=== TASKS TO COMPLETE ===
a – In the patent text, give the passage from "The disclosure relates" up to and including "ELECTRONICS CO., LTD." again, substituting "network node" for "base station".
b – Say whether each statement agrees with the patent text, answering yes or no and quoting the deciding words: (i) The assignee listed is Samsung Electronics. (ii) In claim 5, the second execution condition is for an initial LTM cell switch. (iii) The UE described in claim 11 includes at least one transceiver.

━━━ TEXT BLOCK ━━━

US20260129541A1US 20260129541 A1US20260129541 A1US 20260129541A1US-20260129541-A1

Abstract

The disclosure relates to a 5G or 6G communication system for supporting a higher data transmission rate. A method performed by a UE in a wireless communication system may include receiving, from a base station, configuration information on an LTM including an execution condition for an LTM cell switch; and performing an evaluation for the execution condition of the LTM cell switch based on the configuration information, after the LTM cell switch.

Inventors

  • June Hwang
  • Seungri Jin

Assignees

  • SAMSUNG ELECTRONICS CO., LTD.

Dates

Publication Date
20260507
Application Date
20251106
Priority Date
20241106

Claims (20)

  1. 1 . A method performed by a user equipment (UE) in a wireless communication system, the method comprising: receiving, from a base station, configuration information on a layer 1/layer 2 (L1/L2) triggered mobility (LTM) including an execution condition for an LTM cell switch; and performing an evaluation for the execution condition of the LTM cell switch based on the configuration information, after the LTM cell switch.
  2. 2 . The method of claim 1 , wherein the execution condition for the LTM cell switch includes a first execution condition associated with a serving cell and a second execution condition for at least one LTM candidate.
  3. 3 . The method of claim 2 , wherein the configuration information on the LTM further includes information for configuring the at least one LTM candidate.
  4. 4 . The method of claim 2 , wherein the configuration information is associated with an identifier (ID) of the at least one LTM candidate.
  5. 5 . The method of claim 2 , wherein the first execution condition is for an initial LTM cell switch of the serving cell, and wherein the second execution condition is for a subsequent LTM cell switch of the at least one LTM candidate.
  6. 6 . A method performed by a base station in a wireless communication system, the method comprising: transmitting, to a user equipment (UE), configuration information on a layer 1/layer 2 (L1/L2) triggered mobility (LTM) including an execution condition for an LTM cell switch, wherein an evaluation for the execution condition of the LTM cell switch is based on the configuration information, after the LTM cell switch.
  7. 7 . The method of claim 6 , wherein the execution condition for the LTM cell switch includes a first execution condition associated with a serving cell and a second execution condition for at least one LTM candidate.
  8. 8 . The method of claim 7 , wherein the configuration information on the LTM further includes information for configuring the at least one LTM candidate.
  9. 9 . The method of claim 7 , wherein the configuration information is associated with an identifier (ID) of the at least one LTM candidate.
  10. 10 . The method of claim 7 , wherein the first execution condition is for an initial LTM cell switch of the serving cell, and wherein the second execution condition is for a subsequent LTM cell switch of the at least one LTM candidate.
  11. 11 . A user equipment (UE) comprising: at least one transceiver; at least one processor communicatively coupled to the at least one transceiver; and at least one memory, communicatively coupled to the at least one processor, storing instructions executable by the at least one processor individually or in any combination to cause the UE to: receive, from a base station, configuration information on a layer 1/layer 2 (L1/L2) triggered mobility (LTM) including an execution condition for an LTM cell switch, and perform an evaluation for the execution condition of the LTM cell switch based on the configuration information, after the LTM cell switch.
  12. 12 . The UE of claim 11 , wherein the execution condition for the LTM cell switch includes a first execution condition associated with a serving cell and a second execution condition for at least one LTM candidate.

━━━ SUPPLIED ENTRIES ━━━

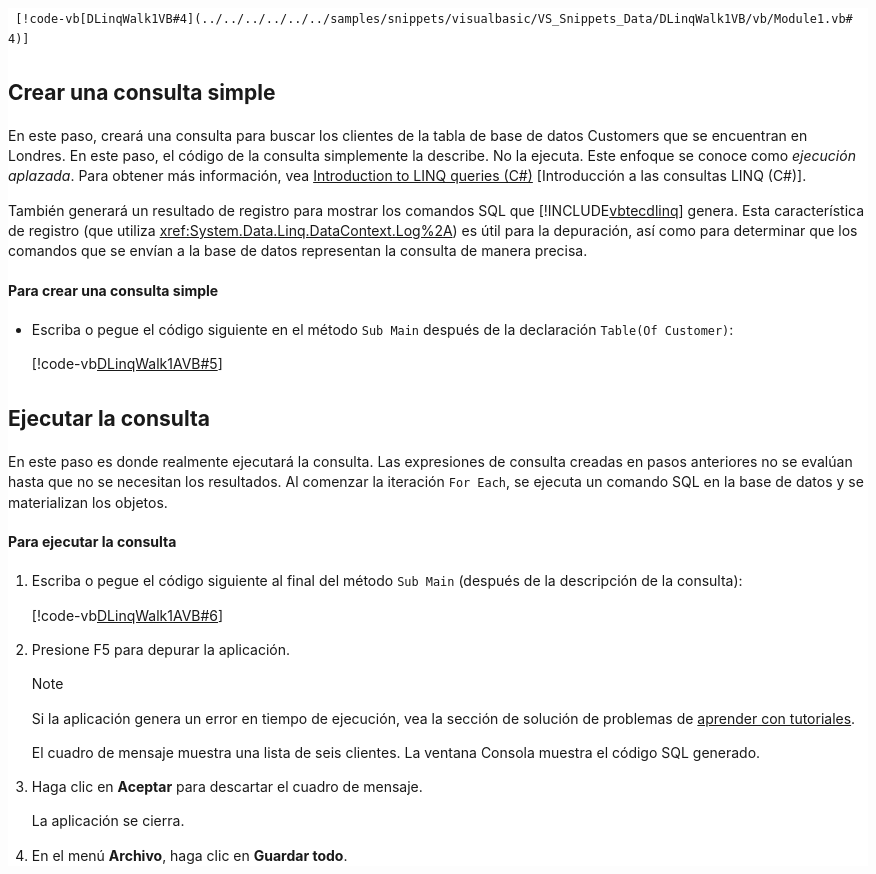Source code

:      [!code-vb[DLinqWalk1VB#4](../../../../../../samples/snippets/visualbasic/VS_Snippets_Data/DLinqWalk1VB/vb/Module1.vb#4)]  
  
## <a name="creating-a-simple-query"></a>Crear una consulta simple  
 En este paso, creará una consulta para buscar los clientes de la tabla de base de datos Customers que se encuentran en Londres. En este paso, el código de la consulta simplemente la describe. No la ejecuta. Este enfoque se conoce como *ejecución aplazada*. Para obtener más información, vea [Introduction to LINQ queries (C#)](~/docs/csharp/programming-guide/concepts/linq/introduction-to-linq-queries.md) [Introducción a las consultas LINQ (C#)].  
  
 También generará un resultado de registro para mostrar los comandos SQL que [!INCLUDE[vbtecdlinq](../../../../../../includes/vbtecdlinq-md.md)] genera. Esta característica de registro (que utiliza <xref:System.Data.Linq.DataContext.Log%2A>) es útil para la depuración, así como para determinar que los comandos que se envían a la base de datos representan la consulta de manera precisa.  
  
#### <a name="to-create-a-simple-query"></a>Para crear una consulta simple  
  
- Escriba o pegue el código siguiente en el método `Sub Main` después de la declaración `Table(Of Customer)`:  
  
     [!code-vb[DLinqWalk1AVB#5](../../../../../../samples/snippets/visualbasic/VS_Snippets_Data/DLinqWalk1AVB/vb/Module1.vb#5)]  
  
## <a name="executing-the-query"></a>Ejecutar la consulta  
 En este paso es donde realmente ejecutará la consulta. Las expresiones de consulta creadas en pasos anteriores no se evalúan hasta que no se necesitan los resultados. Al comenzar la iteración `For Each`, se ejecuta un comando SQL en la base de datos y se materializan los objetos.  
  
#### <a name="to-execute-the-query"></a>Para ejecutar la consulta  
  
1. Escriba o pegue el código siguiente al final del método `Sub Main` (después de la descripción de la consulta):  
  
     [!code-vb[DLinqWalk1AVB#6](../../../../../../samples/snippets/visualbasic/VS_Snippets_Data/DLinqWalk1AVB/vb/Module1.vb#6)]  
  
2. Presione F5 para depurar la aplicación.  
  
    > [!NOTE]
    >  Si la aplicación genera un error en tiempo de ejecución, vea la sección de solución de problemas de [aprender con tutoriales](../../../../../../docs/framework/data/adonet/sql/linq/learning-by-walkthroughs.md).  
  
     El cuadro de mensaje muestra una lista de seis clientes. La ventana Consola muestra el código SQL generado.  
  
3. Haga clic en **Aceptar** para descartar el cuadro de mensaje.  
  
     La aplicación se cierra.  
  
4. En el menú **Archivo**, haga clic en **Guardar todo**.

━━━

=== RESULTS OF THE EXERCISE ===
a –
The disclosure relates to a 5G or 6G communication system for supporting a higher data transmission rate. A method performed by a UE in a wireless communication system may include receiving, from a network node, configuration information on an LTM including an execution condition for an LTM cell switch; and performing an evaluation for the execution condition of the LTM cell switch based on the configuration information, after the LTM cell switch.

Inventors

  • June Hwang
  • Seungri Jin

Assignees

  • SAMSUNG ELECTRONICS CO., LTD.

b –
(i) Yes: "SAMSUNG ELECTRONICS CO., LTD."
(ii) No: "the second execution condition is for a subsequent LTM cell switch of the at least one LTM candidate"
(iii) Yes: "A user equipment (UE) comprising: at least one transceiver"